- [Assigned task A] In the Bash epoch conversion post below, what does an empty --date string indicate according to the man date quote?
- [Assigned task B] Using the man date quote in the Bash epoch conversion post below, explain why GNU date accepts a string such as "7:23 am today".
- [Assigned task C] Transcribe the Bash epoch conversion post below from "The only thing" up to and including "the date command?".

Convert today's HH:MM am/pm to epoch in Bash


I have two variables $sunrise="7:23 am" and $sunset="6:10 pm". I need to convert both of them to today's epoch equivalent as in:

secSunrise=($date ... "$sunrise" ... +"%s")
secSunset=$(date ... "$sunset" ... +"%s")

The only thing I've figured out so far is doing it with current date-time:

$ secNow=$(date +"%s")
$ echo $secNow
1488331535

How to square this circle and plug the HH:MM am/pm 12-hour formatted variable into the date command?


Solution

  • You could use GNU date this way:

    date --date="7:23 am today" +%s
    # output => 1488352980
    
    date --date="6:10 pm today" +%s
    # output => 1488391800
    
    • %s prints epoch

    From man date:

    The --date=STRING is a mostly free format human readable date string such as "Sun, 29 Feb 2004 16:21:42 -0800" or "2004-02-29 16:21:42" or even "next Thursday". A date string may contain items indicating calendar date, time of day, time zone, day of week, relative time, relative date, and numbers. An empty string indicates the beginning of the day. The date string format is more complex than is easily documented here but is fully described in the info documentation.

- [Data for analysis]
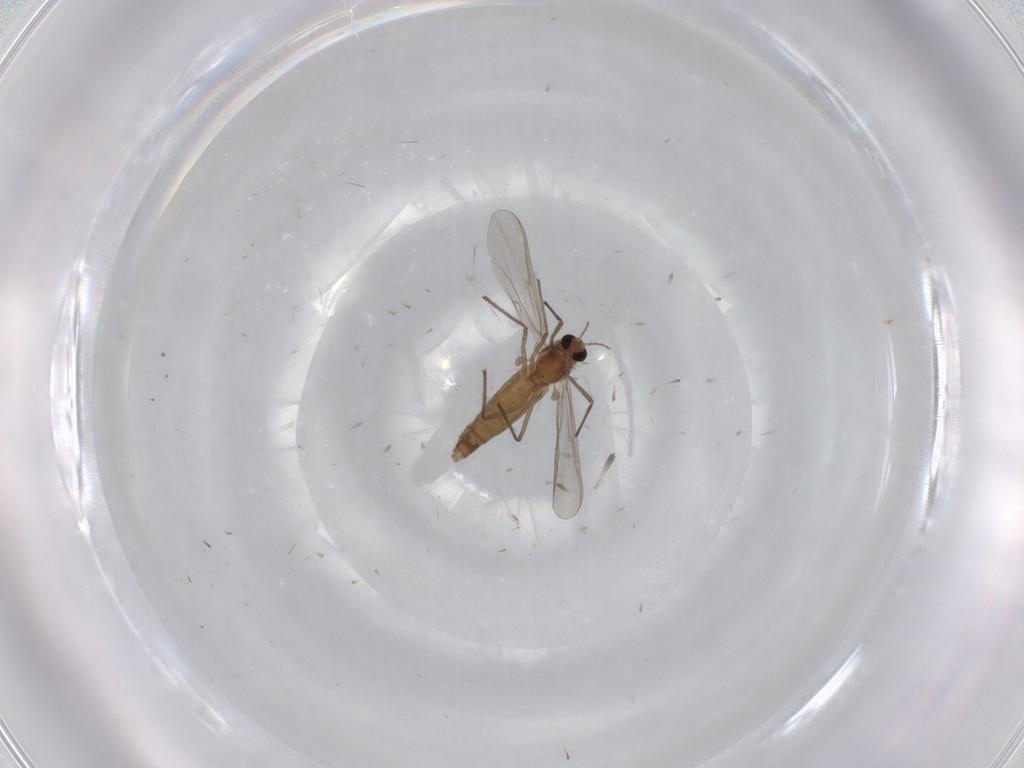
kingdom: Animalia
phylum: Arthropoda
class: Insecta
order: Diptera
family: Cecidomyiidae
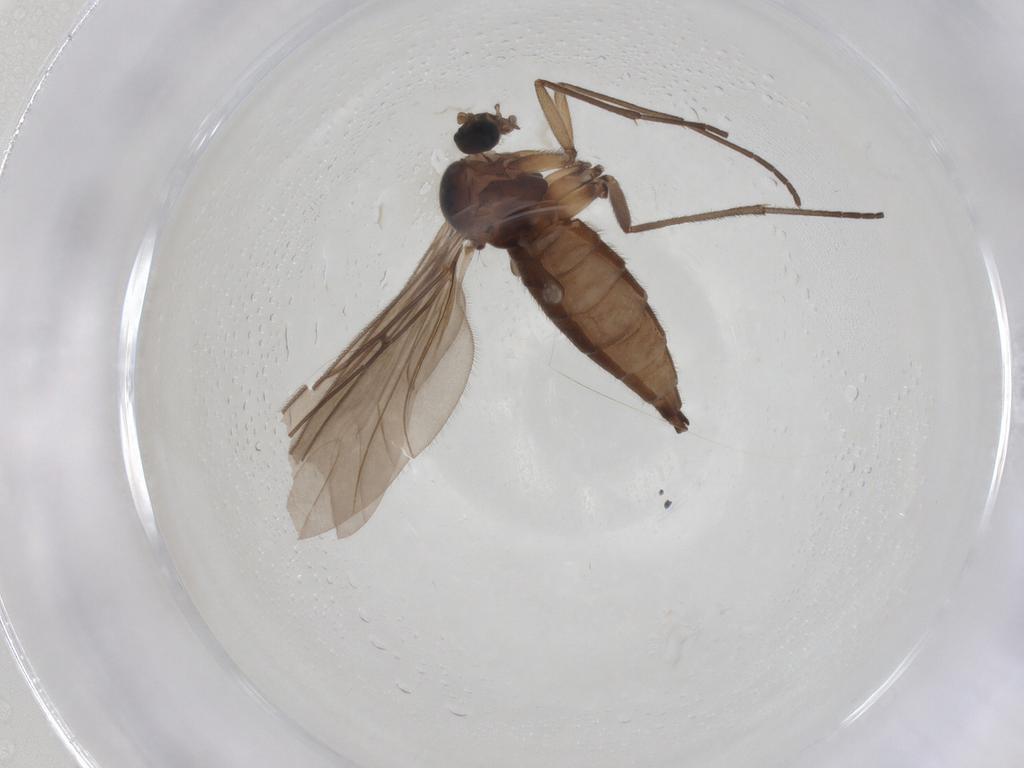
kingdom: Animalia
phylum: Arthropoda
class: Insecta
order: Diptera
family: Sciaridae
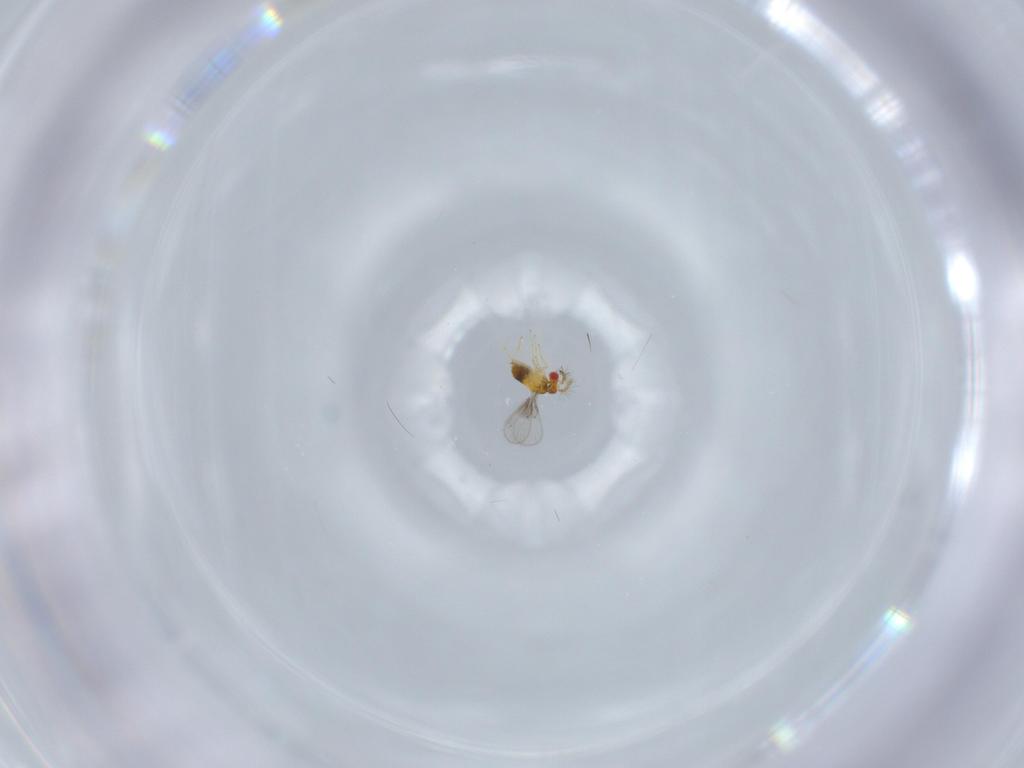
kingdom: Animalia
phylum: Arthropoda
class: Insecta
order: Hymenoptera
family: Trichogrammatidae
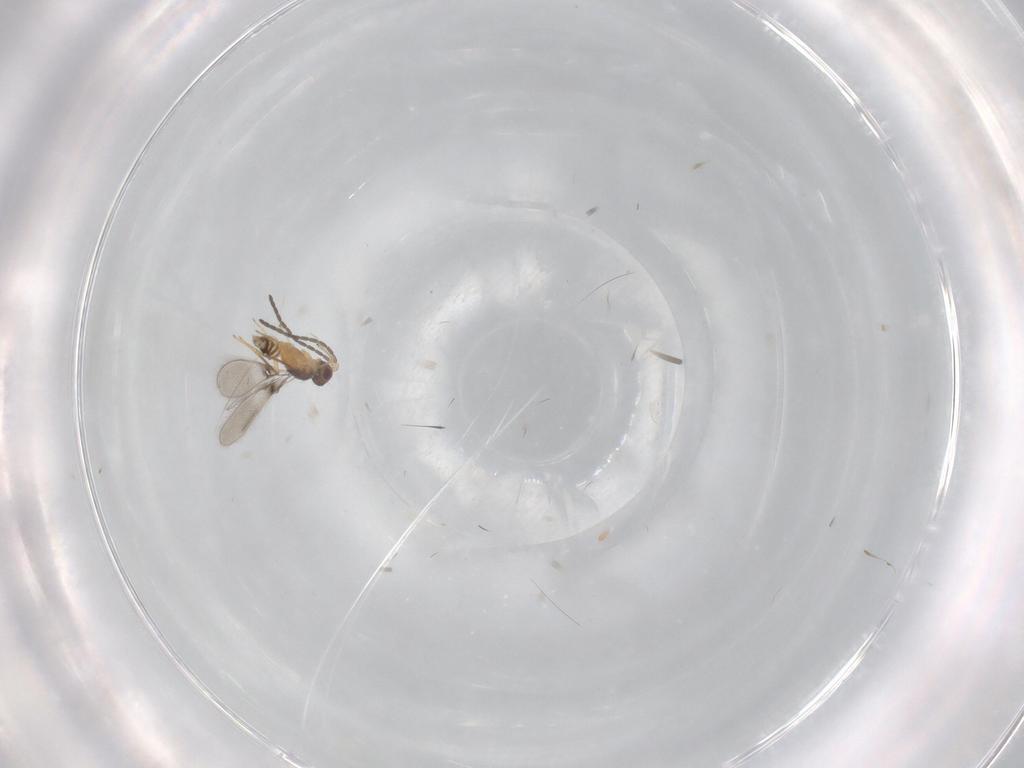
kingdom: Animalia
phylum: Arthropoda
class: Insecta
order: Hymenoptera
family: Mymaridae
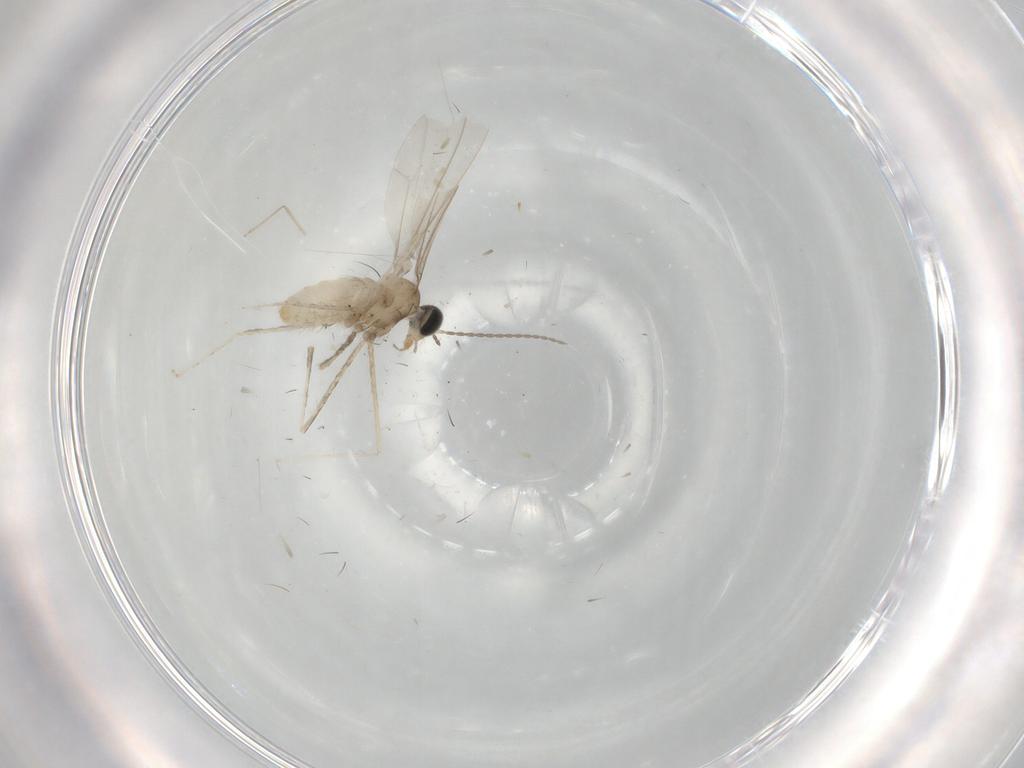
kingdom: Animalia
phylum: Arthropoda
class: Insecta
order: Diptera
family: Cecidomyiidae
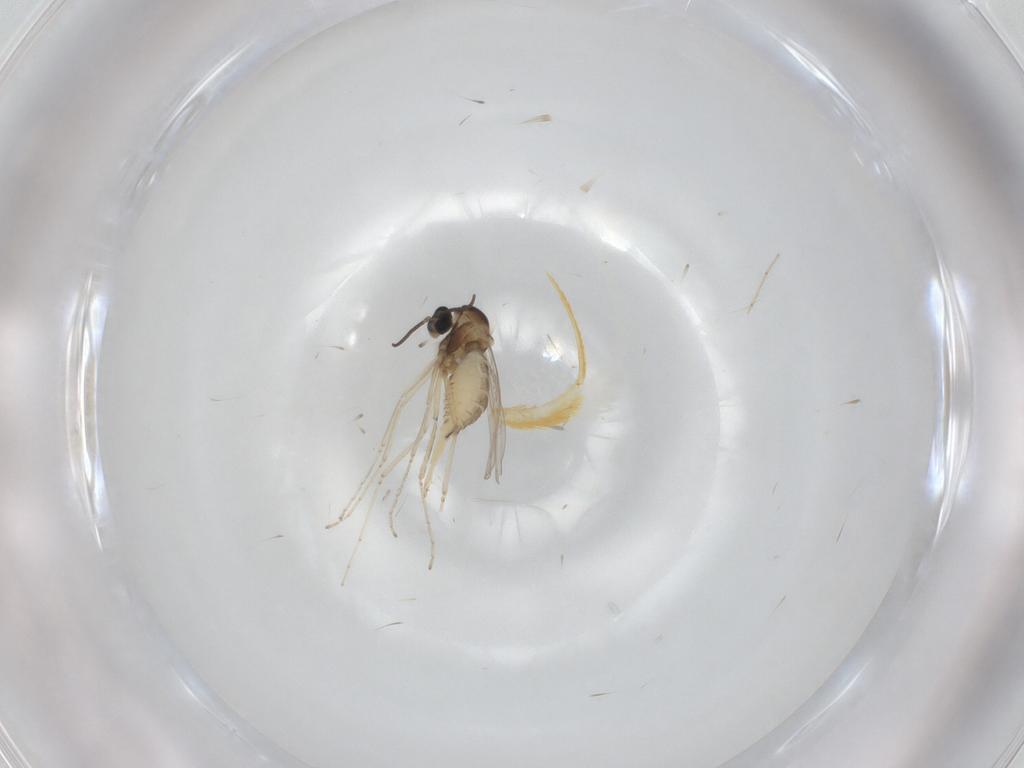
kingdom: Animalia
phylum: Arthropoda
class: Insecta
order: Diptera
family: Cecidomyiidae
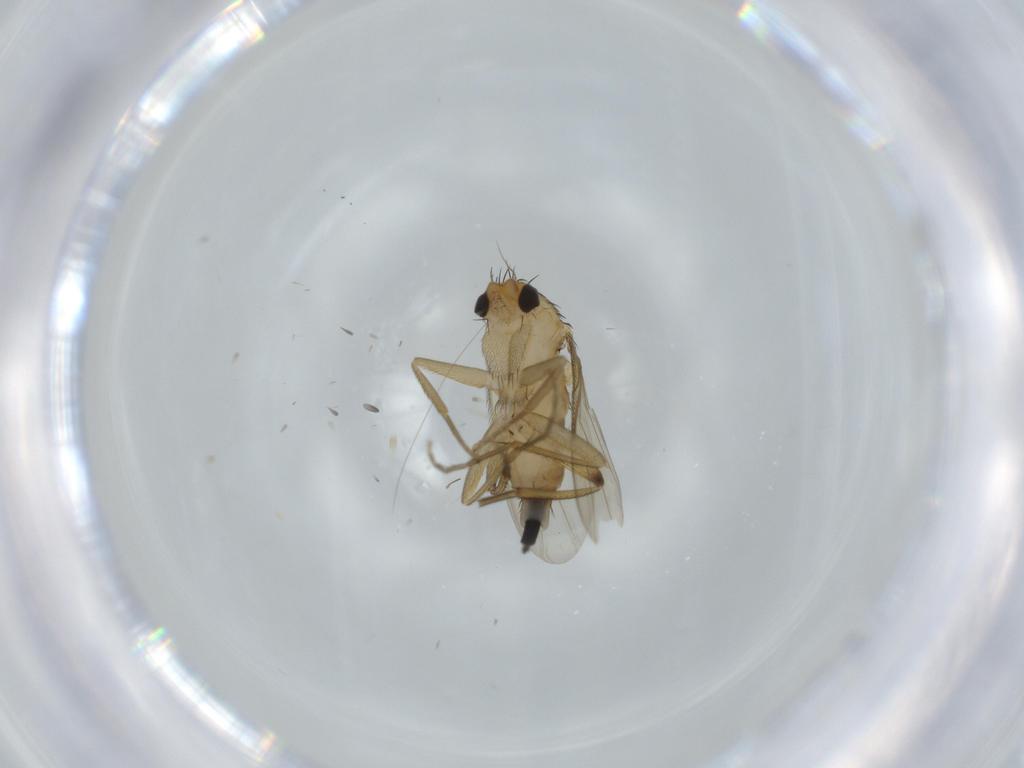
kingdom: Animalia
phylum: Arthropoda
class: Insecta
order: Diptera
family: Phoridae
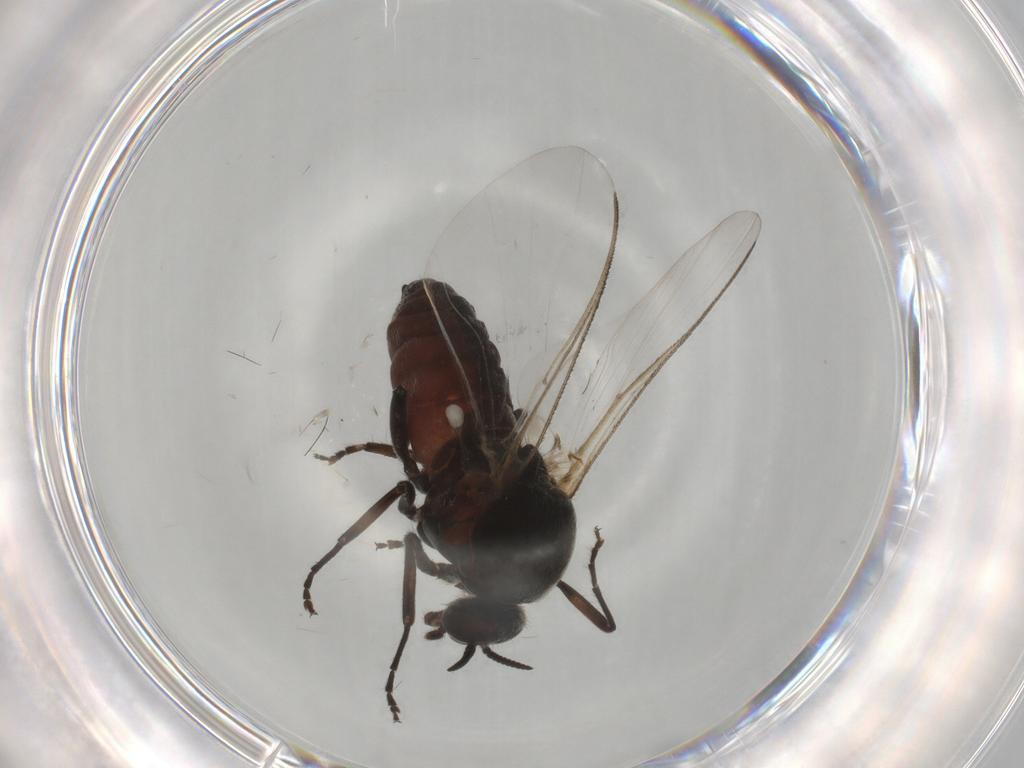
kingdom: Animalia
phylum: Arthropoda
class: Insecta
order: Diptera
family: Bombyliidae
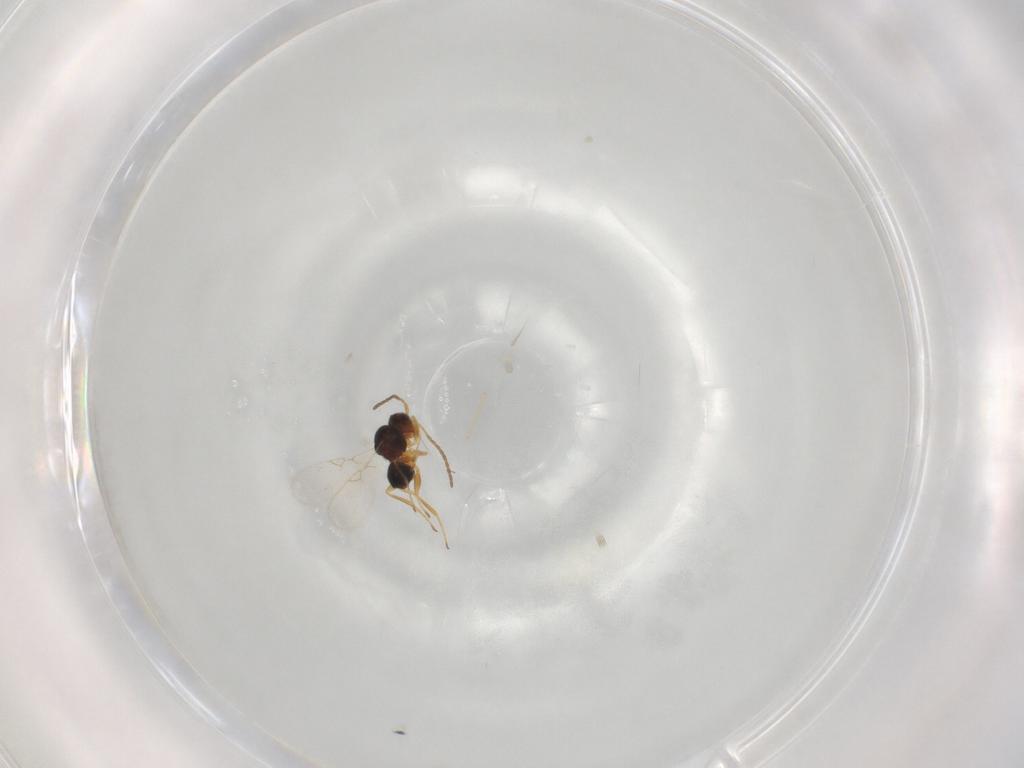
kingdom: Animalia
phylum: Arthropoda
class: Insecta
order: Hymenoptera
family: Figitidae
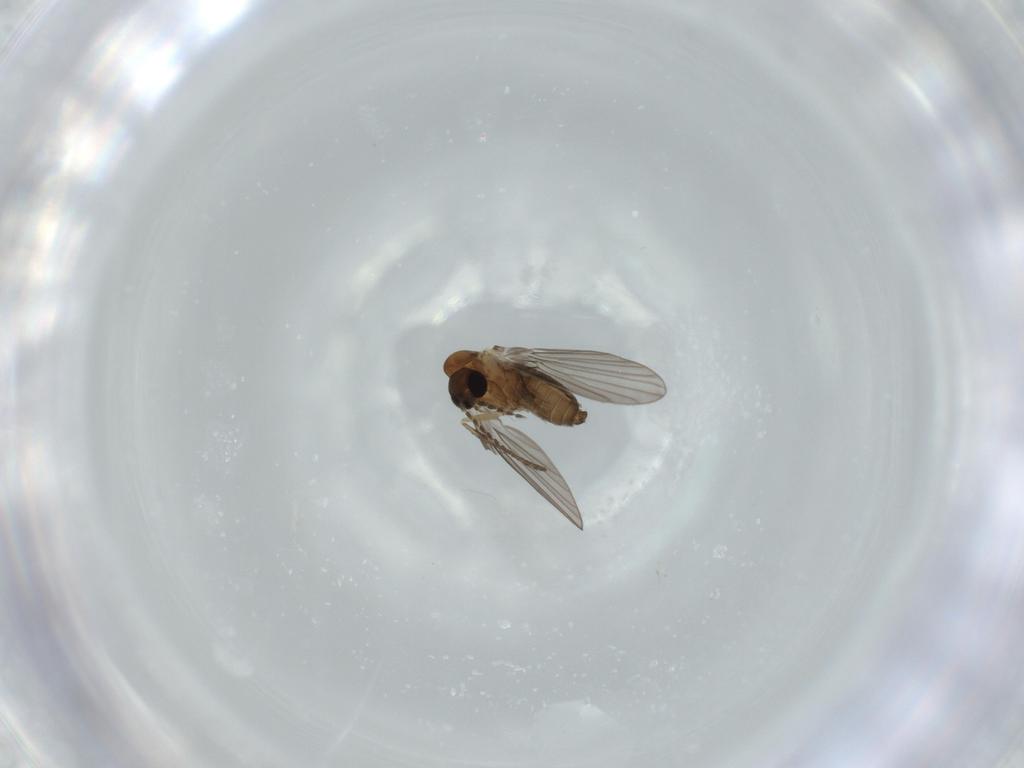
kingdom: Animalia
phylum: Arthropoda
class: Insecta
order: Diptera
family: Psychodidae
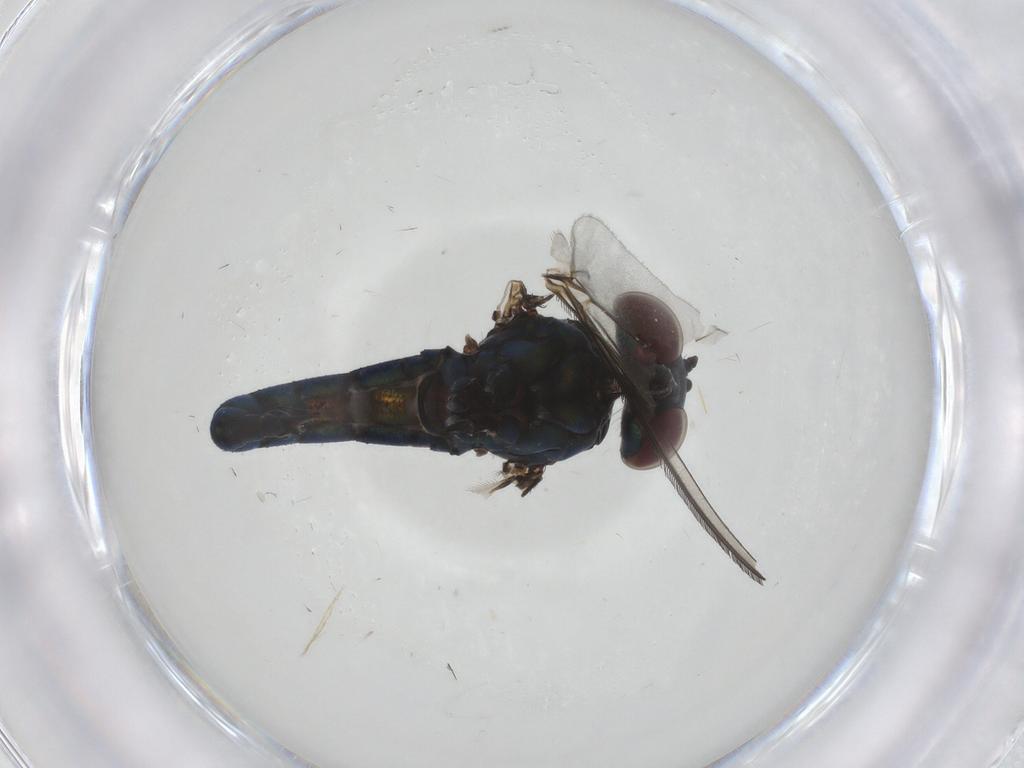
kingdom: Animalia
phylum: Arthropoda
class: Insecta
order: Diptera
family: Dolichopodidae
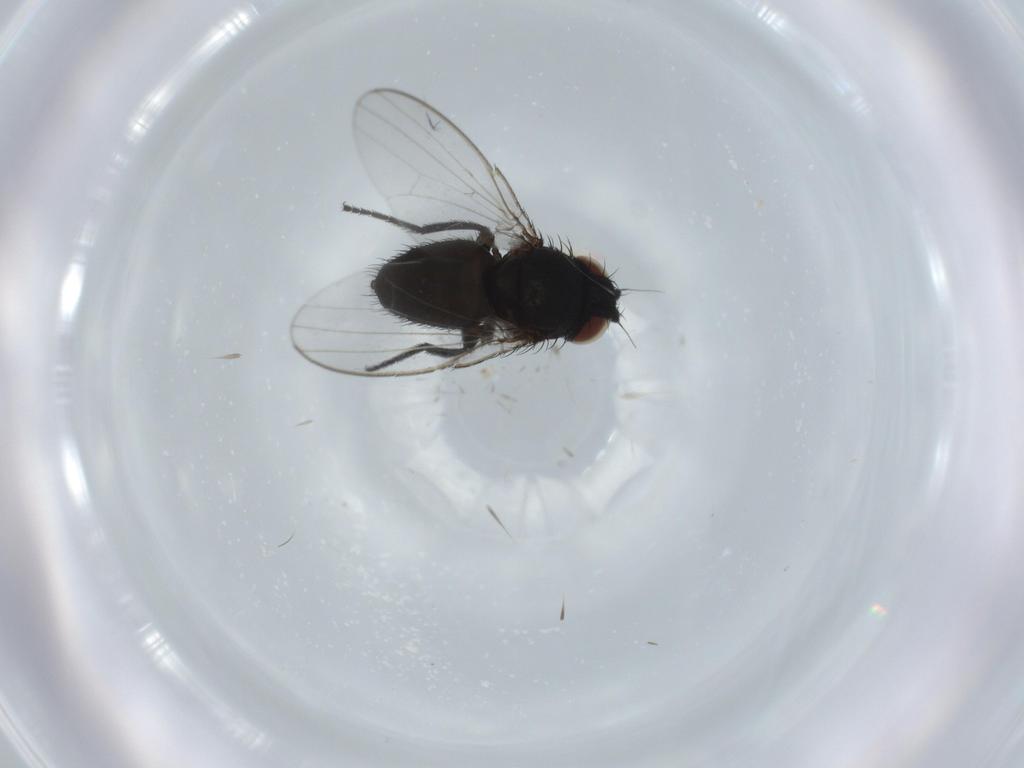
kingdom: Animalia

- [Response A] It indicates the beginning of the day.

- [Response B] The quote says --date=STRING takes a mostly free-format, human-readable date string. Such a string may contain items like time of day and relative date, so a time followed by "today" is valid input.

- [Response C]
The only thing I've figured out so far is doing it with current date-time:

$ secNow=$(date +"%s")
$ echo $secNow
1488331535

How to square this circle and plug the HH:MM am/pm 12-hour formatted variable into the date command?